Recently, I took a birthday trip to New York City — my first visit to the Big Apple in nearly ten years. This time around, I finally had a chance to visit the Manhattan neighborhood of Chelsea. And I discovered that it’s a place filled with interesting contrasts, thanks to its gritty industrial heritage and creative modern art scene.
Chelsea is home to a few tourist attractions, including more than 200 galleries. But it also feels like an authentic New York neighborhood, offering several off-the-beaten-path gems. Here are five suggestions for experiencing everything this unique district has to offer:
1. Take a walk in an urban park.
I really enjoyed strolling along the High Line, a trail along an old elevated rail line. The landscaped walkway begins at Gansevoort Street in the Meatpacking District and runs nearly a mile and a half north through Chelsea to 34th street. Along the way, you’ll find gardens, art installations and scenic views. It’s also easy to hop on and off while you’re exploring the surrounding neighborhood.
The park especially shines in the spring, summer and fall, when blooming flowers and colorful foliage put on a show. But when I visited, the bare trees and wintry weather seemed to match the mood of the trail’s historic industrial surroundings. It made me appreciate how cool the High Line truly is — transforming something old and outdated into a one-of-a-kind new community space.
2. Brunch your heart out.
No NYC weekend is complete without brunch, so I snagged a table at Fonda, a contemporary Mexican restaurant on 9th Avenue at 21st Street. The décor was colorful and comfortable, the music was lively and the service was attentive. From my seat by the window, I enjoyed people watching while I dug into Latin-inspired breakfast cuisine.
I ordered a tasty scrambled egg dish with Chihuahua cheese, while my brunch buddy was a huge fan of the chili-marinated chicken sandwich. And since it was my birthday, I opted for dessert — specifically, a delicious brioche and banana pudding with guava sauce. So good, you won’t even mind going for another stroll on the High Line just to walk off those calories.
If you’re a fan of brunch libations, you can also order a frozen rosalita, margarita, mimosa, Bloody Mary or beer. Or take advantage of the brunch special that includes an entrée and free refills of the aforementioned beverages for an hour and a half. Just don’t forget to make a reservation!

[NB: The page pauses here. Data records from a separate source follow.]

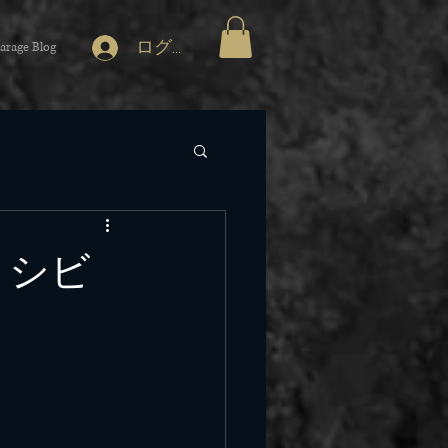
ログイン
arage Blog
 シビ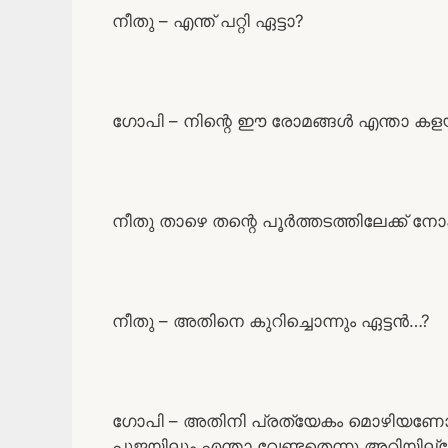
നീതു – എന്ത് പറ്റി ഏട്ടാ?
ഗോപി – നിന്റെ ഈ രോമങ്ങൾ എന്താ കളയ
നീതു താഴെ തന്റെ പൂർത്തടത്തിലേക്ക് നോക
നീതു – അതിനെ കുറിച്ചൊന്നും ഏട്ടൻ…?
ഗോപി – അതിനി പ്രത്യേകം മൊഴിയണോ?
പൂജയിലും എന്താ വേണ്ടതെന്നു അറിയില്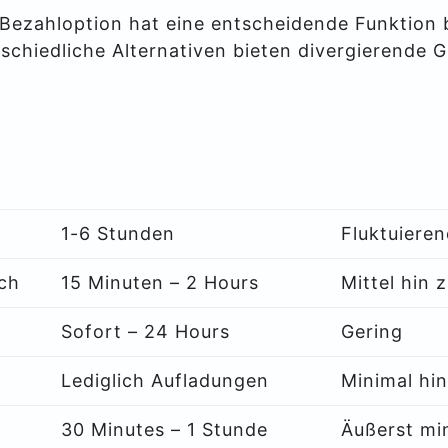
Bezahloption hat eine entscheidende Funktion b
erschiedliche Alternativen bieten divergierende 
1-6 Stunden
Fluktuiere
ch
15 Minuten – 2 Hours
Mittel hin 
Sofort – 24 Hours
Gering
Lediglich Aufladungen
Minimal hin
30 Minutes – 1 Stunde
Äußerst mi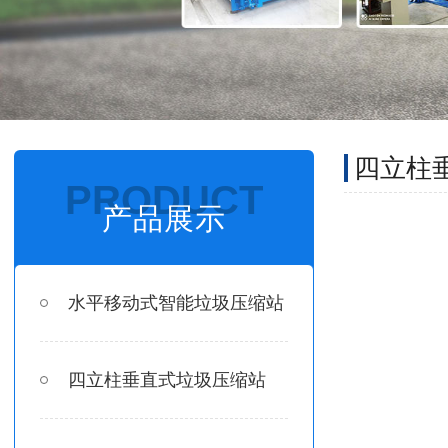
四立柱
PRODUCT
产品展示
水平移动式智能垃圾压缩站
四立柱垂直式垃圾压缩站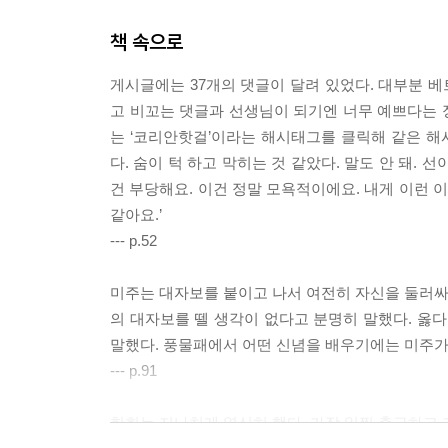
책 속으로
게시글에는 37개의 댓글이 달려 있었다. 대부분 베
고 비꼬는 댓글과 선생님이 되기엔 너무 예쁘다는 정
는 ‘코리안핫걸’이라는 해시태그를 클릭해 같은 
다. 숨이 턱 하고 막히는 것 같았다. 말도 안 돼. 
건 부당해요. 이건 정말 모욕적이에요. 내게 이런 
같아요.’
--- p.52
미주는 대자보를 붙이고 나서 여전히 자신을 둘러싸고
의 대자보를 뗄 생각이 없다고 분명히 말했다. 옳다
말했다. 풍물패에서 어떤 신념을 배우기에는 미주가
--- p.91
한희는 지나치게 열심히 했다. 가장 일찍 출근하고 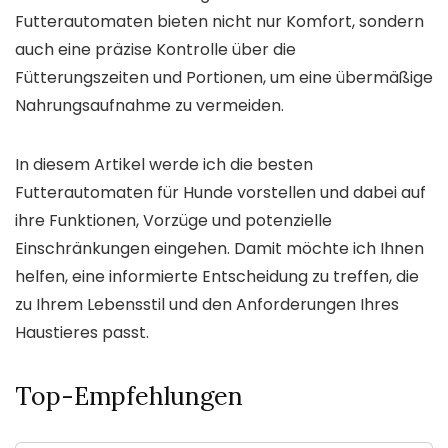
Futterautomaten bieten nicht nur Komfort, sondern
auch eine präzise Kontrolle über die
Fütterungszeiten und Portionen, um eine übermäßige
Nahrungsaufnahme zu vermeiden.
In diesem Artikel werde ich die besten
Futterautomaten für Hunde vorstellen und dabei auf
ihre Funktionen, Vorzüge und potenzielle
Einschränkungen eingehen. Damit möchte ich Ihnen
helfen, eine informierte Entscheidung zu treffen, die
zu Ihrem Lebensstil und den Anforderungen Ihres
Haustieres passt.
Top-Empfehlungen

3. Experience foodie heaven.
Chelsea Market is an indoor food hall and shopping complex by the High Line, between 15th and 16th streets. The market’s biggest selling point is its massive array of culinary options, from crepes to sushi to chocolates.
I was a bit overwhelmed by all the choices, so I ended up just wandering around and sampling a few different treats. The heavenly brownies at Fat Witch hit the spot, but my top discovery was the halva at Seed + Mill. This Middle-Eastern delicacy is made from tahini and sugar, and at this particular vendor, it’s gluten-free and kosher. I tried the ginger halva and it was delightful – light, sweet and soft. Think fudge, but fluffier. If I hadn’t planned to trek around the neighborhood the rest of the day, I would have bought an entire block of it.
Go hungry — and go in the afternoon or evening for the best selection. Lots of merchants don’t open till lunchtime.
4. Explore the world of fashion.
Take a break from perusing contemporary galleries and delve into a different kind of art: fashion. The Museum at the Fashion Institute of Technology features rotating exhibits that give guests a fascinating glimpse into diverse history of clothing design. Even better, admission is free!
When I visited, the museum was hosting an exhibition called Black Fashion Designers. The collection showcased work from designers from the 1950s to the present. I enjoyed learning more about each artist’s inspiration and challenges as I admired pieces like the CD Greene-designed Swarovski-crystal mini-dress worn in concert by Tina Turner, and a Laura Smalls shift worn by Michelle Obama.
Signage and videos provide context to the exhibit, but you can also download an audio tour on your phone.
5. Savor a New York-style bagel.
Stuffing my face with fresh baked goods was near the top of my NYC to-do list. So I couldn’t resist heading to Murray’s Bagels on 8th Avenue near 22nd Street. This charmingly no-frills bagel shop serves up fresh, hand-rolled, kettle-boiled bagels. In my opinion, they’re the perfect balance between crispy and chewy — although the employees will toast your bagel if you ask them to (don’t do it!).
I decided to try their traditional sandwich: Nova Scotia smoked salmon, cream cheese, tomatoes, red onions and capers on an “everything” bagel. It’s an iconic combo of ingredients for a reason; all the flavors blended together to create a filling, satisfying, savory lunch. The shop also serves La Colombe coffee — and I was grateful to warm up with a hot cup of joe before venturing out into the chilly weather for more Chelsea adventures.